West and his cast deserve a lot of credit for the careful and credible way they build the relationship between Claire and Luke. It's clear that they've mainly become friends because they spend so much time with just each other for company. And while Claire is definitely the most sympathetic of the two, Luke rings very true. If you've ever worked a minimum-wage job, you've probably known a burn-out like Luke, not really as great as he thinks he is, but with one or two characteristics that, to a callow youth, make him seem cool. For Claire, it's Luke's ghost-hunting site. For me, it was that a co-worker's rock band.
But Claire is the protagonist , and she's a refreshingly complex female character.
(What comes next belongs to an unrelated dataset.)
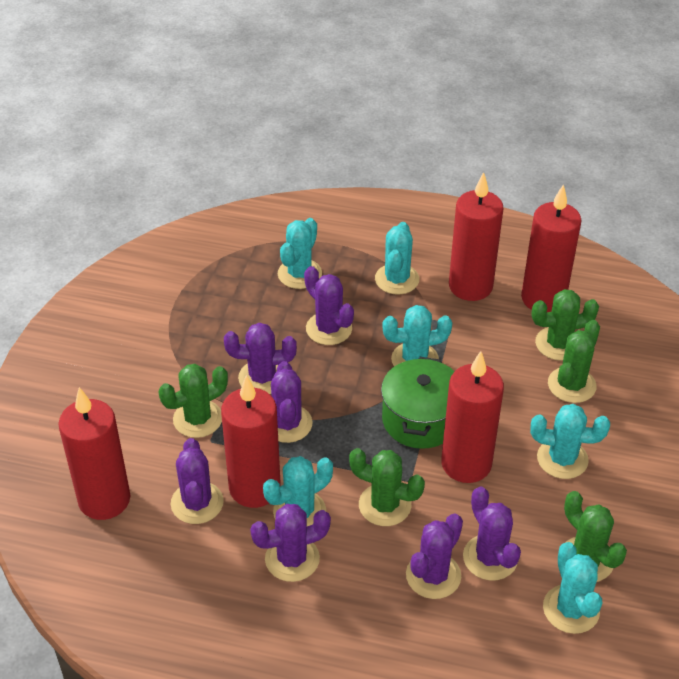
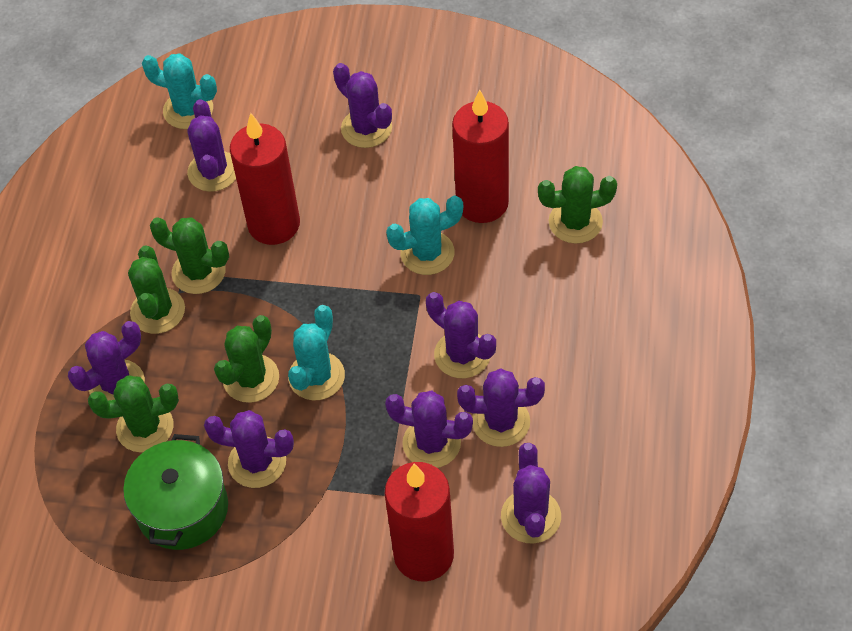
purple cactus: [171,438,224,524] [224,323,297,394] [250,504,331,582] [271,361,313,443] [304,266,354,345] [406,514,463,599] [463,486,521,581] = 7 -> [68,321,145,400] [187,99,236,192] [204,410,294,488] [333,63,392,148] [385,391,473,468] [426,292,496,378] [457,368,545,447] [501,443,561,543] = 8
red candle: [58,387,131,520] [221,375,281,508] [441,351,504,483] [449,172,503,301] [521,184,582,312] = 5 -> [230,113,300,245] [385,462,454,581] [452,89,509,223] = 3
turquoise cactus: [263,456,333,526] [278,218,322,289] [375,222,419,295] [383,305,452,367] [530,404,610,479] [543,542,602,634] = 6 -> [142,53,217,129] [288,305,345,400] [386,196,463,275] = 3

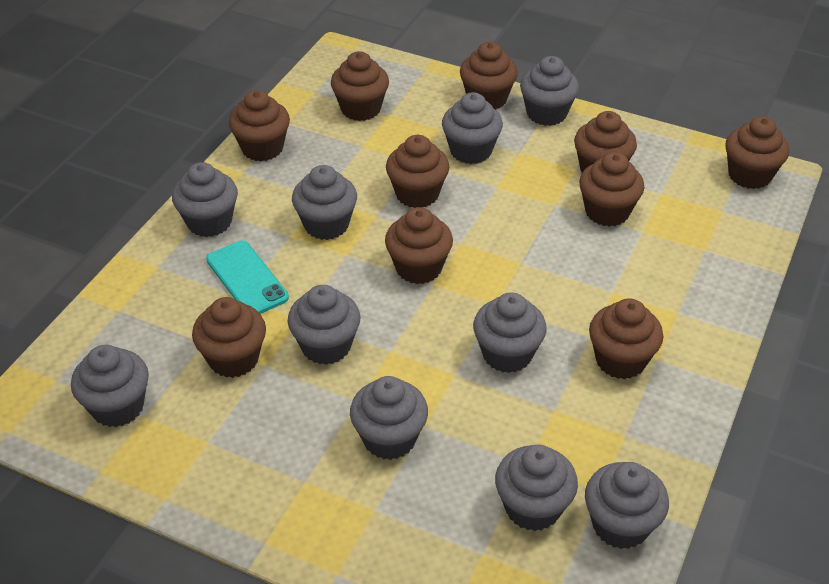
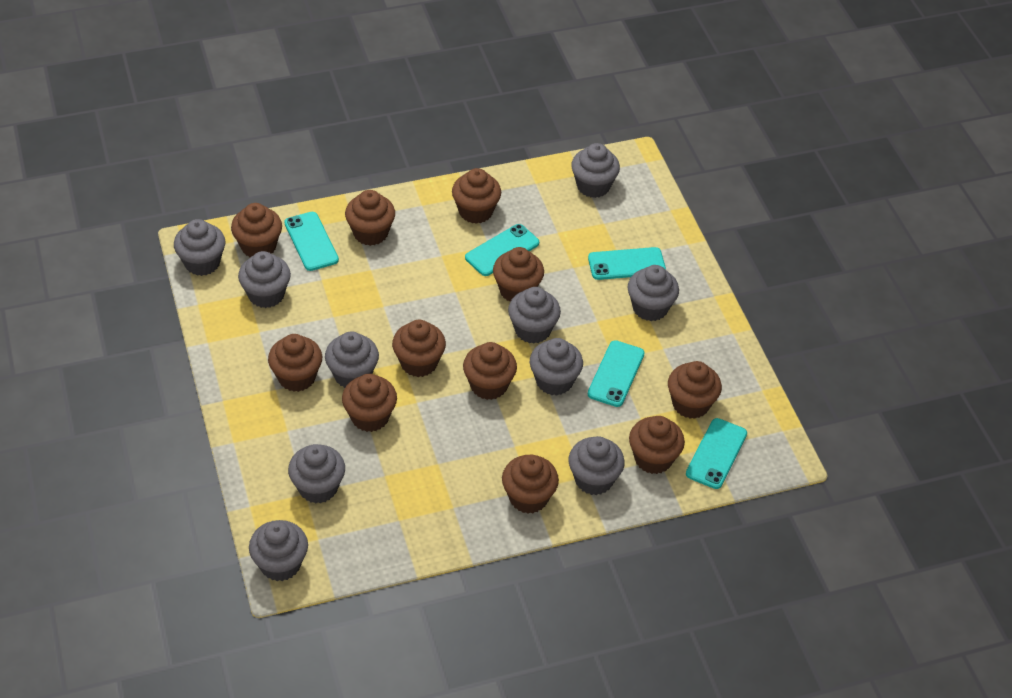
brown cupcake: [192,297,266,378] [229,90,290,161] [331,51,389,121] [385,207,453,284] [386,135,449,208] [460,42,518,110] [574,111,637,173] [579,152,644,227] [589,298,663,379] [725,116,789,189] = 10 -> [231,203,282,258] [268,334,322,392] [342,374,397,432] [345,190,395,246] [392,319,446,377] [452,168,501,224] [463,342,517,400] [493,247,544,302] [502,455,559,514] [629,416,685,474] [668,361,722,419] = 11
turquoise phone: [206,241,289,314] = 1 -> [284,212,339,271] [465,224,539,276] [588,247,666,280] [588,340,645,407] [686,418,747,489] = 5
She's a little jumpy and nervous, but she also shows the most courage of any of the characters we encounter. Even though the thought of trash juice dripping on her as she throws garbage in the dumpster grosses her out, she's willing to risk life and limb to save the soul of a restless ghost. And Sara Paxton plays it all with a lack of self-consciousness that's very lived-in.
And the other nice thing about the slow build is that, by the time the spooky stuff starts, we know the inn very well. It's almost as much a character as Claire and Luke, and, despite being a real, functioning inn, is definitely a triumph of production design. It's picturesque and creepy, but never feels like a soundstage creation.
The other element I have to give West kudos for is the balance he strikes between what we know and what is left (often rather horrifyingly) unsaid. [Possible Spoilers] Our characters assume the ghost haunting the Inn is Madeleine O'Malley, but a lot of the other evidence and the words of McGillis' character suggests there are at least three ghosts haunting the inn, and it's never proven that O'Malley is one of the three. (There is an angry ghost bride, but I would suggest the events that unfold in the Honeymoon suite suggest there's an more than one possibility for that ghost). And yet, there's an internal coherence to the way the hauntings happen and the way they interact with the cast that suggests a logic and a backstory to what's happening, only our protagonists misunderstand it.
Much like the original The Haunting or the early parts of Hell House, what's so creepy and tragic about the events that unfold is that we don't even know why the ghosts selected the victim they did, or for what purpose.